Se Levy tem ótimo trânsito no governo federal, também circula com desenvoltura por organismos internacionais. Durante sete anos, entre 1992 e 1999, trabalhou no Fundo Monetário Internacional (FMI), em Washington, nos departamentos do hemisfério ocidental e da Europa. Por cerca de um ano, ainda foi do Banco Central Europeu e morou em Frankfurt, na Alemanha. Tanto no exterior como no governo federal, chegava a fazer mais de vinte viagens internacionais por ano. Levy gosta de ver filmes infantis com as filhas. Os longas adultos, ele costuma assistir a bordo. 'Para dizer a verdade, vejo a maior parte dos filmes no avião.' Em cada país que visita costuma comprar miniaturas de barcos e livros sobre botânica. No último dia 13, cruzou novamente o Oceano Atlântico. Veio ao Rio para compromissos do BID e teve reuniões com membros do novo governo. Sol Garçon, ex-secretária de Fazenda do município e consultora fiscal, e Renato Villela, que foi secretário adjunto do Tesouro Nacional, trabalhou no FMI e era diretor adjunto do Instituto de Pesquisa Econômica Aplicada (Ipea), já foram convocados para integrar o núcleo de administração de despesa da sua pasta. Integração é palavra-chave. Entre as dezenove secretarias - no governo anterior eram 27 -, ele destaca a importância de estar afinado com a equipe de Planejamento e Gestão. A execução orçamentária não poderá ser descolada da programação financeira. 'Os próximos quatro anos serão duros, o estado vai ter de gastar menos, diminuir o endividamento e reduzir a carga tributária em cima da sociedade', enumera Sérgio Rui Barbosa, à frente do Planejamento. O desafio é grande: um estudo recente do Tribunal de Contas da União e da FGV revelou o caos financeiro e administrativo do estado. Embora ainda esteja tomando pé da situação, Levy, que tem carta-branca do governador, dará atenção especial a alguns assuntos. Um deles é o Programa de Despoluição da Baía de Guanabara, que se arrasta por quinze anos. 'Sua recuperação é fundamental, faz parte da auto-estima do Rio. Experiências nos rios Tâmisa (Londres) e no Hudson (Nova York) já mostraram que é viável', enfatiza. O projeto do Arco Viário do Rio, que interligará o Porto de Sepetiba às principais rodovias federais que cortam o estado, é outra bandeira. 'Vai reduzir drasticamente o custo de logística e desatravancar rodovias.'
Austero nas finanças, Levy é considerado bem-humorado no trato. O rosto tem uma expressão marcante. 'Um sorriso enigmático. Ele ri quando acha engraçado e também quando está nervoso', diz o amigo Guilherme Shymura.
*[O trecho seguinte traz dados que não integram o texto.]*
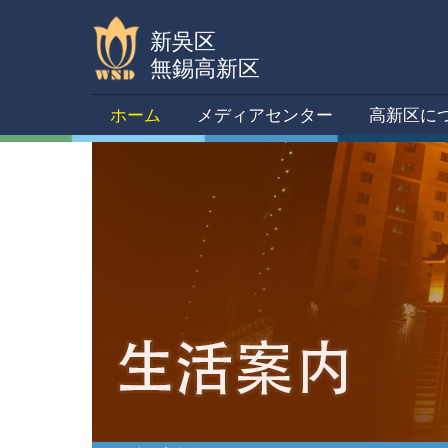
新吳区
無錫高新区
ホーム
メディアセンター
高新区に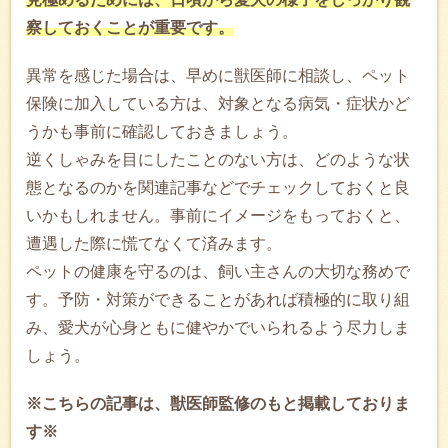
察しておくことが重要です。
異常を感じた場合は、早めに獣医師に相談し、ペット
保険に加入している方は、対象となる病気・症状かど
うかも事前に確認しておきましょう。
逆くしゃみを目にしたことのない方は、どのような状
態となるのかを関連記事などでチェックしておくと良
いかもしれません。事前にイメージをもっておくと、
遭遇した際に慌てなくて済みます。
ペットの健康を守るのは、飼い主さんの大切な務めで
す。予防・対策ができることがあれば積極的に取り組
み、愛犬が心身ともに健やかでいられるよう尽力しま
しょう。
※こちらの記事は、獣医師監修のもと掲載しておりま
す※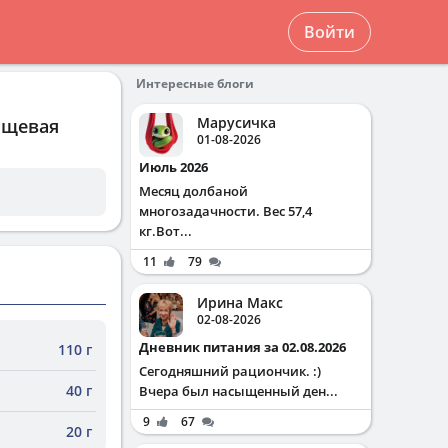
Войти
Интересные блоги
Марусичка
ищевая
01-08-2026
Июль 2026
Месяц долбаной
многозадачности. Вес 57,4
кг.Вот...
11
79
Ирина Макс
02-08-2026
Дневник питания за 02.08.2026
110 г
Сегодняшний рациончик. :)
40 г
Вчера был насыщенный ден...
9
67
20 г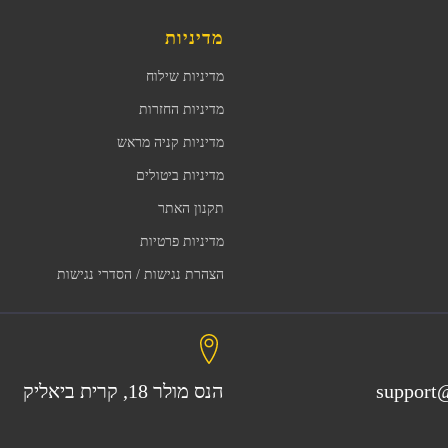
מדיניות
מדיניות שילוח
מדיניות החזרות
מדיניות קניה מראש
מדיניות ביטולים
תקנון האתר
מדיניות פרטיות
הצהרת נגישות / הסדרי נגישות
support@
הנס מולר 18, קרית ביאליק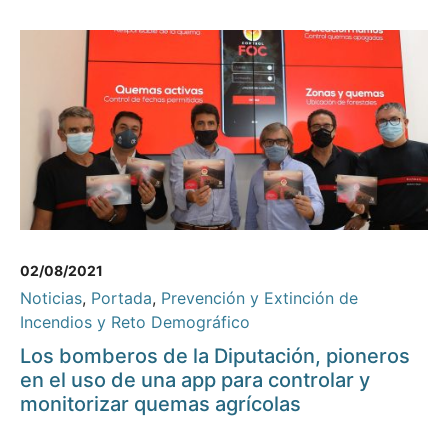
02/08/2021
Noticias
,
Portada
,
Prevención y Extinción de
Incendios y Reto Demográfico
Los bomberos de la Diputación, pioneros
en el uso de una app para controlar y
monitorizar quemas agrícolas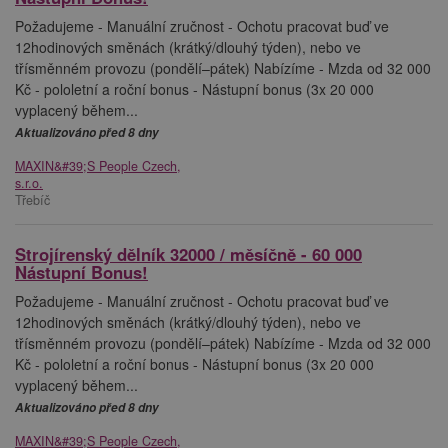
Požadujeme - Manuální zručnost - Ochotu pracovat buď ve
12hodinových směnách (krátký/dlouhý týden), nebo ve
třísměnném provozu (pondělí–pátek) Nabízíme - Mzda od 32 000
Kč - pololetní a roční bonus - Nástupní bonus (3x 20 000
vyplacený během...
Aktualizováno před 8 dny
MAXIN&#39;S People Czech,
s.r.o.
Třebíč
Strojírenský dělník 32000 / měsíčně - 60 000
Nástupní Bonus!
Požadujeme - Manuální zručnost - Ochotu pracovat buď ve
12hodinových směnách (krátký/dlouhý týden), nebo ve
třísměnném provozu (pondělí–pátek) Nabízíme - Mzda od 32 000
Kč - pololetní a roční bonus - Nástupní bonus (3x 20 000
vyplacený během...
Aktualizováno před 8 dny
MAXIN&#39;S People Czech,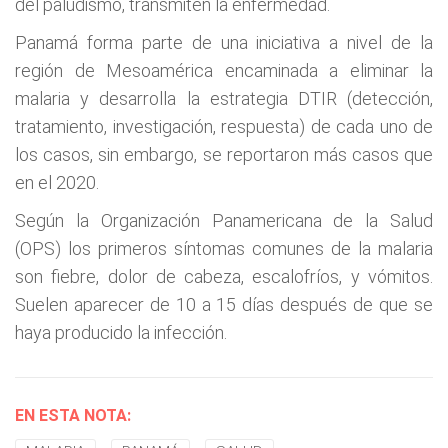
del paludismo, transmiten la enfermedad.
Panamá forma parte de una iniciativa a nivel de la
región de Mesoamérica encaminada a eliminar la
malaria y desarrolla la estrategia DTIR (detección,
tratamiento, investigación, respuesta) de cada uno de
los casos, sin embargo, se reportaron más casos que
en el 2020.
Según la Organización Panamericana de la Salud
(OPS) los primeros síntomas comunes de la malaria
son fiebre, dolor de cabeza, escalofríos, y vómitos.
Suelen aparecer de 10 a 15 días después de que se
haya producido la infección.
EN ESTA NOTA: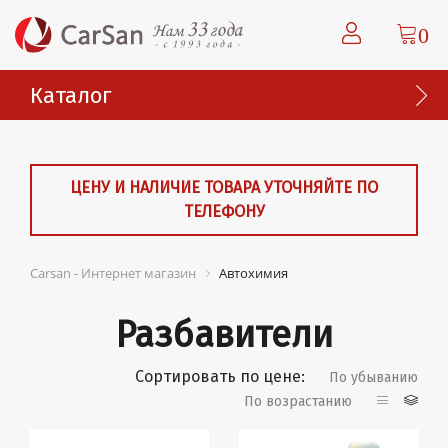
0
Каталог
ЦЕНУ И НАЛИЧИЕ ТОВАРА УТОЧНЯЙТЕ ПО
ТЕЛЕФОНУ
Carsan - Интернет магазин
Автохимия
Разбавители
Сортировать по цене:
По убыванию
По возрастанию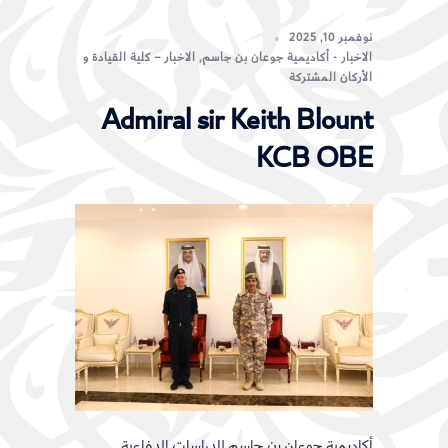
نوفمبر 10, 2025
الاخبار - أكاديمية جوعان بن جاسم
,
الاخبار – كلية القيادة و
الأركان المشتركة
Admiral sir Keith Blount
KCB OBE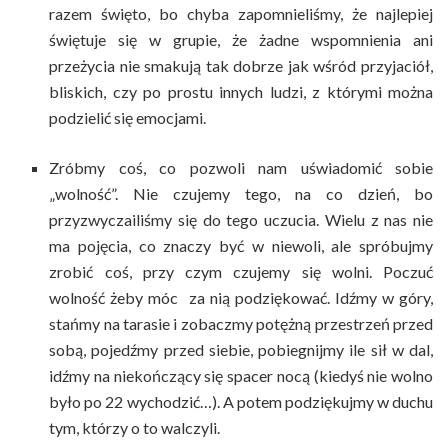
razem święto, bo chyba zapomnieliśmy, że najlepiej
świętuje się w grupie, że żadne wspomnienia ani
przeżycia nie smakują tak dobrze jak wśród przyjaciół,
bliskich, czy po prostu innych ludzi, z którymi można
podzielić się emocjami.
Zróbmy coś, co pozwoli nam uświadomić sobie
„wolność”. Nie czujemy tego, na co dzień, bo
przyzwyczailiśmy się do tego uczucia. Wielu z nas nie
ma pojęcia, co znaczy być w niewoli, ale spróbujmy
zrobić coś, przy czym czujemy się wolni. Poczuć
wolność żeby móc za nią podziękować. Idźmy w góry,
stańmy na tarasie i zobaczmy potężną przestrzeń przed
sobą, pojedźmy przed siebie, pobiegnijmy ile sił w dal,
idźmy na niekończący się spacer nocą (kiedyś nie wolno
było po 22 wychodzić…). A potem podziękujmy w duchu
tym, którzy o to walczyli.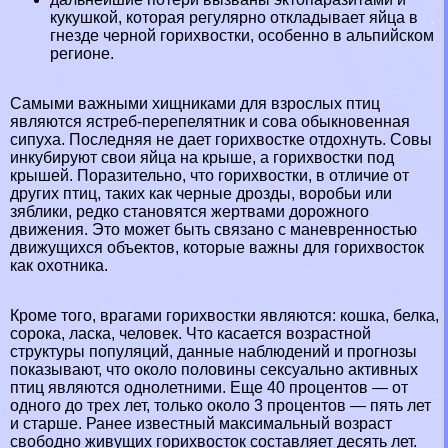
кукушкой, которая регулярно откладывает яйца в
гнезде черной горихвостки, особенно в альпийском
регионе.
Самыми важными хищниками для взрослых птиц
являются
ястреб-перепелятник
и сова обыкновенная
сипуха. Последняя не дает горихвостке отдохнуть.
Совы
инкубируют свои яйца на крыше, а горихвостки под
крышей. Поразительно, что горихвостки, в отличие от
других птиц, таких как
черные дрозды
,
воробьи
или
зяблики
, редко становятся жертвами дорожного
движения. Это может быть связано с маневренностью
движущихся объектов, которые важны для горихвосток
как охотника.
Кроме того, врагами горихвостки являются:
кошка
,
белка
,
сорока
,
ласка
, человек. Что касается возрастной
структуры популяций, данные наблюдений и прогнозы
показывают, что около половины ceкcуально активных
птиц являются однолетними. Еще 40 процентов — от
одного до трех лет, только около 3 процентов — пять лет
и старше. Ранее известный максимальный возраст
свободно живущих горихвосток составляет десять лет.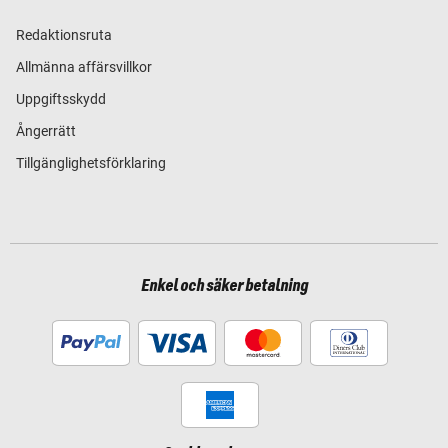
Redaktionsruta
Allmänna affärsvillkor
Uppgiftsskydd
Ångerrätt
Tillgänglighetsförklaring
Enkel och säker betalning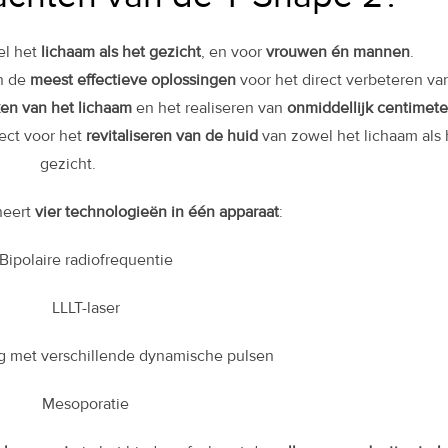
el het
lichaam als het gezicht
, en voor
vrouwen én mannen
.
n de
meest effectieve oplossingen
voor het direct verbeteren va
ken van het lichaam
en het realiseren van
onmiddellijk centimete
ect voor het
revitaliseren van de huid
van zowel het lichaam als 
gezicht.
neert
vier technologieën in één apparaat
:
Bipolaire radiofrequentie
LLLT-laser
 met verschillende dynamische pulsen
Mesoporatie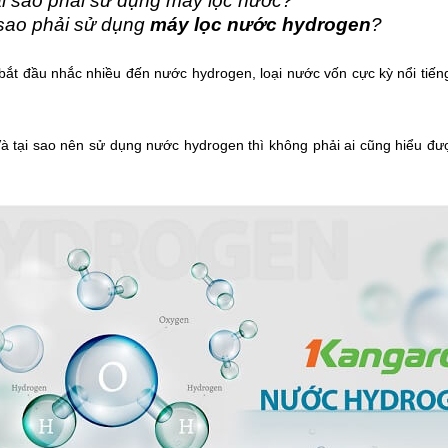
tại sao phải sử dụng máy lọc nước?
* Khách hàng ngoại thành: Thanh
i sao phải sử dụng
máy lọc nước hydrogen
?
toán trước 100% giá trị đơn hàng và
phí vận chuyển.
 bắt đầu nhắc nhiều đến nước hydrogen, loại nước vốn cực kỳ nổi tiế
 tại sao nên sử dụng nước hydrogen thì không phải ai cũng hiểu đượ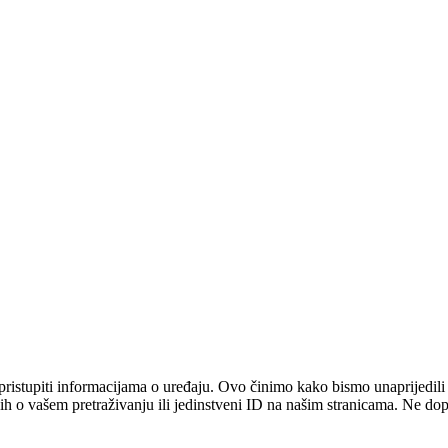
pristupiti informacijama o uređaju. Ovo činimo kako bismo unaprijedili i
 o vašem pretraživanju ili jedinstveni ID na našim stranicama. Ne dopu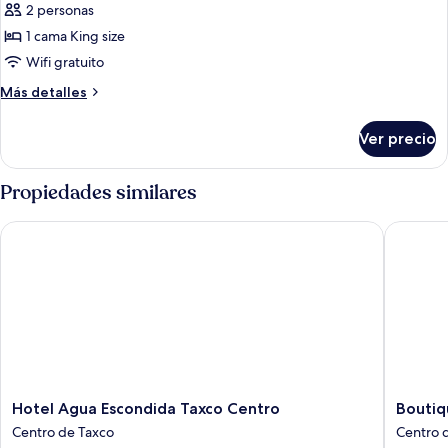
de
2 personas
Habitación,
1 cama King size
1
Wifi gratuito
cama
Más
Más detalles
King
detalles
size,
sobre
Ver precio
Habitación,
para
1
no
cama
Propiedades similares
fumadores
King
size,
Hotel Agua Escondida Taxco Centro
Boutique
para
no
fumadores
Hotel
Boutiqu
Hotel Agua Escondida Taxco Centro
Boutiq
Agua
Pueblo
Centro de Taxco
Centro 
Escondida
Lindo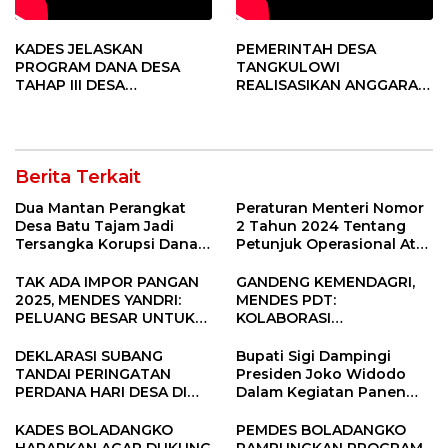
KADES JELASKAN
PEMERINTAH DESA
PROGRAM DANA DESA
TANGKULOWI
TAHAP III DESA
REALISASIKAN ANGGARAN
TANGKULOWI
TAHAP II
Berita Terkait
Dua Mantan Perangkat
Peraturan Menteri Nomor
Desa Batu Tajam Jadi
2 Tahun 2024 Tentang
Tersangka Korupsi Dana
Petunjuk Operasional Atas
Desa Rp568 Juta
Fokus Penggunaan Dana
Desa Tahun 2025
TAK ADA IMPOR PANGAN
GANDENG KEMENDAGRI,
2025, MENDES YANDRI:
MENDES PDT:
PELUANG BESAR UNTUK
KOLABORASI
KEMAJUAN DESA
MEMPERCEPAT KEMAJUAN
PEMBANGUNAN DESA
DEKLARASI SUBANG
Bupati Sigi Dampingi
TANDAI PERINGATAN
Presiden Joko Widodo
PERDANA HARI DESA DI
Dalam Kegiatan Panen
SUBANG
Raya Padi di Desa
Pandere
KADES BOLADANGKO
PEMDES BOLADANGKO
HARAPKAN AGAR DUKUNG
RAMPUNGKAN PROGRAM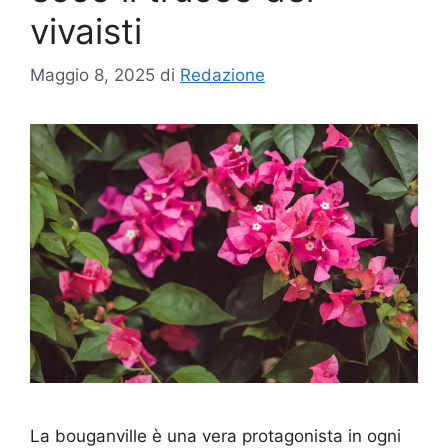
vivaisti
Maggio 8, 2025
di
Redazione
La bouganville è una vera protagonista in ogni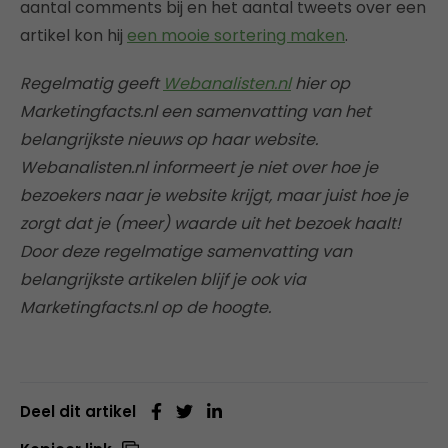
aantal comments bij en het aantal tweets over een
artikel kon hij
een mooie sortering maken
.
Regelmatig geeft
Webanalisten.nl
hier op
Marketingfacts.nl een samenvatting van het
belangrijkste nieuws op haar website.
Webanalisten.nl informeert je niet over hoe je
bezoekers naar je website krijgt, maar juist hoe je
zorgt dat je (meer) waarde uit het bezoek haalt!
Door deze regelmatige samenvatting van
belangrijkste artikelen blijf je ook via
Marketingfacts.nl op de hoogte.
Deel dit artikel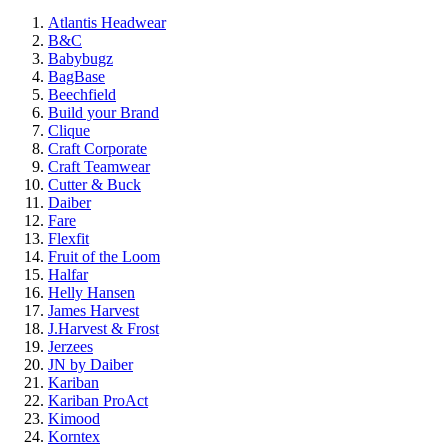
Atlantis Headwear
B&C
Babybugz
BagBase
Beechfield
Build your Brand
Clique
Craft Corporate
Craft Teamwear
Cutter & Buck
Daiber
Fare
Flexfit
Fruit of the Loom
Halfar
Helly Hansen
James Harvest
J.Harvest & Frost
Jerzees
JN by Daiber
Kariban
Kariban ProAct
Kimood
Korntex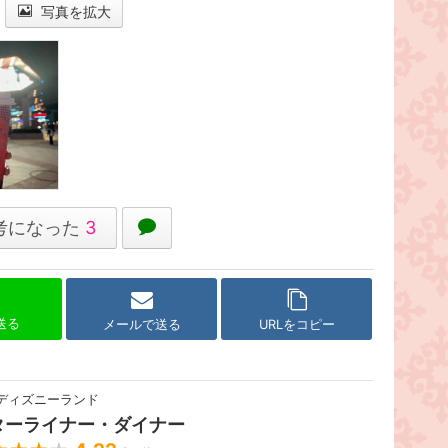
写真を拡大
考になった
3
で送る
メールで送る
URLをコピー
ディズニーランド
ターライナー・ダイナー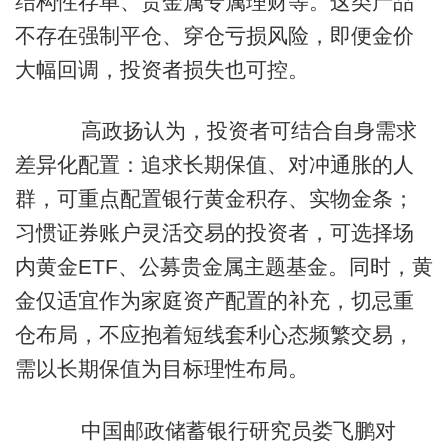
结构性存单、贵金属专属理财等。这类产品
不存在强制平仓、穿仓亏损风险，即便金价
大幅回调，投资者损失也可控。
高政扬认为，投资者可结合自身需求
差异化配置：追求长期保值、对冲通胀的人
群，可重点配置银行黄金积存、实物金条；
习惯证券账户灵活交易的投资者，可选择场
内黄金ETF、公募贵金属主题基金。同时，黄
金仅适宜作为家庭资产配置的补充，切忌重
仓布局，不应抱着短线套利心态频繁交易，
需以长期保值为目标理性布局。
中国邮政储蓄银行研究员娄飞鹏对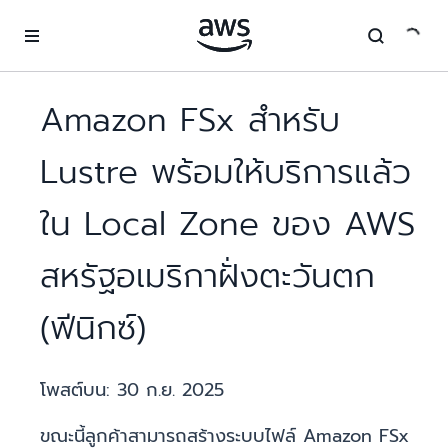
ข้ามไปที่เนื้อหาหลัก
Amazon FSx สำหรับ
Lustre พร้อมให้บริการแล้ว
ใน Local Zone ของ AWS
สหรัฐอเมริกาฝั่งตะวันตก
(ฟีนิกซ์)
โพสต์บน:
30 ก.ย. 2025
ขณะนี้ลูกค้าสามารถสร้างระบบไฟล์ Amazon FSx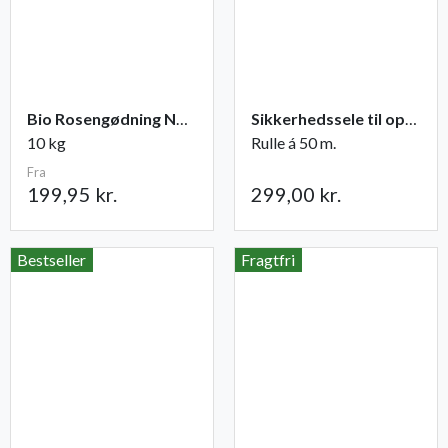
Bio Rosengødning NPK 6-2-8 (+2)
Sikkerhedssele til opbinding
10 kg
Rulle á 50 m.
Fra
199,95 kr.
299,00 kr.
Bestseller
Fragtfri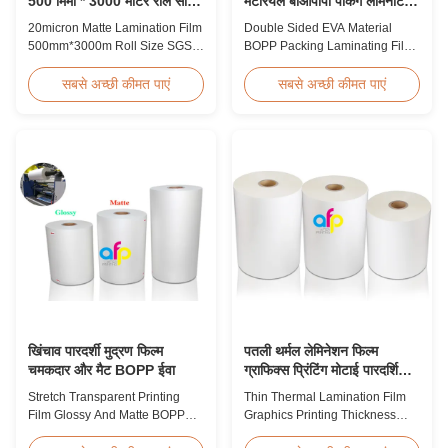
500 मिमी * 3000 मीटर रोल साइज
मटेरियल बीओपीपी पैकिंग लेमिनेटिंग
एसजीएस प्रमाणन
फिल्म
20micron Matte Lamination Film
Double Sided EVA Material
500mm*3000m Roll Size SGS
BOPP Packing Laminating Film
Certification Product Overview
For Lamination BOPP Thermal
Hot Sales Chinese Factory Price
lamination film is workable for
सबसे अच्छी कीमत पाएं
सबसे अच्छी कीमत पाएं
20micron Matte Lamination Film
different ways of printing,
achieved top sales quantity
especially offset printing. It is
among 18micron to 30micron
composited of BOPP + EVA.
matte lamination film in 2017.
BOPP (biaxially oriented
Our competitive advantage
polypropylene) is the base film
includes offering factory pricing
that we use extrusion coating
...
process to ...
खिंचाव पारदर्शी मुद्रण फिल्म
पतली थर्मल लेमिनेशन फिल्म
चमकदार और मैट BOPP ईवा
ग्राफिक्स प्रिंटिंग मोटाई पारदर्शिता
प्रकार
Stretch Transparent Printing
Thin Thermal Lamination Film
Film Glossy And Matte BOPP
Graphics Printing Thickness
EVA Product Overview Non-
Transparency Type Product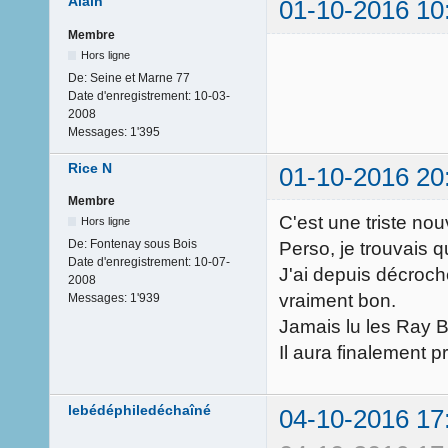
Alain
01-10-2016 10
Membre
Hors ligne
De:
Seine et Marne 77
Date d'enregistrement:
10-03-
2008
Messages:
1'395
Rice N
01-10-2016 20
Membre
C'est une triste nou
Hors ligne
De:
Fontenay sous Bois
Perso, je trouvais q
Date d'enregistrement:
10-07-
J'ai depuis décroch
2008
vraiment bon.
Messages:
1'939
Jamais lu les Ray 
Il aura finalement 
lebédéphiledéchaîné
04-10-2016 17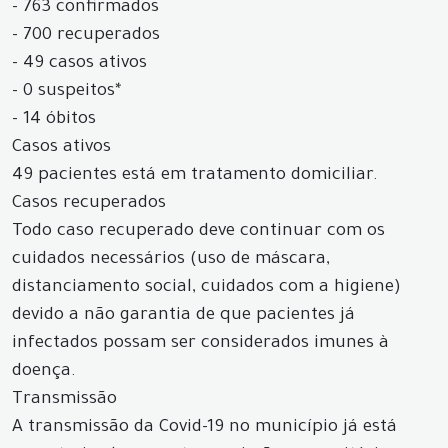
- 763 confirmados
- 700 recuperados
- 49 casos ativos
- 0 suspeitos*
- 14 óbitos
Casos ativos
49 pacientes está em tratamento domiciliar.
Casos recuperados
Todo caso recuperado deve continuar com os
cuidados necessários (uso de máscara,
distanciamento social, cuidados com a higiene)
devido a não garantia de que pacientes já
infectados possam ser considerados imunes à
doença.
Transmissão
A transmissão da Covid-19 no município já está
Por causa da peculiaridade, já passou por embaraços. No fim de 2005, durante um depoimento de Palocci na Câmara dos Deputados, provocou a fúria do líder do PFL na casa, Rodrigo Maia. 'O senhor está achando graça no que eu estou dizendo, doutor Levy?', questionou o deputado. 'Já nos encontramos inúmeras vezes depois disso, não há nenhum problema', põe um ponto final na história o economista. Longe dos holofotes da política, Levy adora falar de plantas e meio ambiente. Planeja, inclusive, fazer um guia com a localização e a identificação das mais de 11.000 árvores do Aterro do Flamengo. Economia é seu ofício e um hábito. Certa vez, quando trabalhava no governo federal, chegou a pagar do próprio bolso uma passagem aérea e depois pedir reembolso porque tinha achado uma promoção em outra companhia. Nas finanças domésticas, é mais complacente. 'Gosto de coisas que sejam bonitas e que a gente aproveite. Dinheiro existe para ser usado, com prioridades e cumprindo obrigações', receita. De volta ao Rio - sua presença foi confirmada na posse -, ele cogita comprar um barco. Mas seus esforços estão concentrados em fazer as finanças do Rio retomar o prumo e a maré econômica virar.
O CURRÍCULO DO SECRETÁRIO
- Workaholic, Joaquim Levy, nomeado secretário da Fazenda do novo governo fluminense, acumulou vasta experiência trabalhando tanto para o governo federal como para instituições internacionais
- Mestrado em economia na Fundação Getulio Vargas (1987).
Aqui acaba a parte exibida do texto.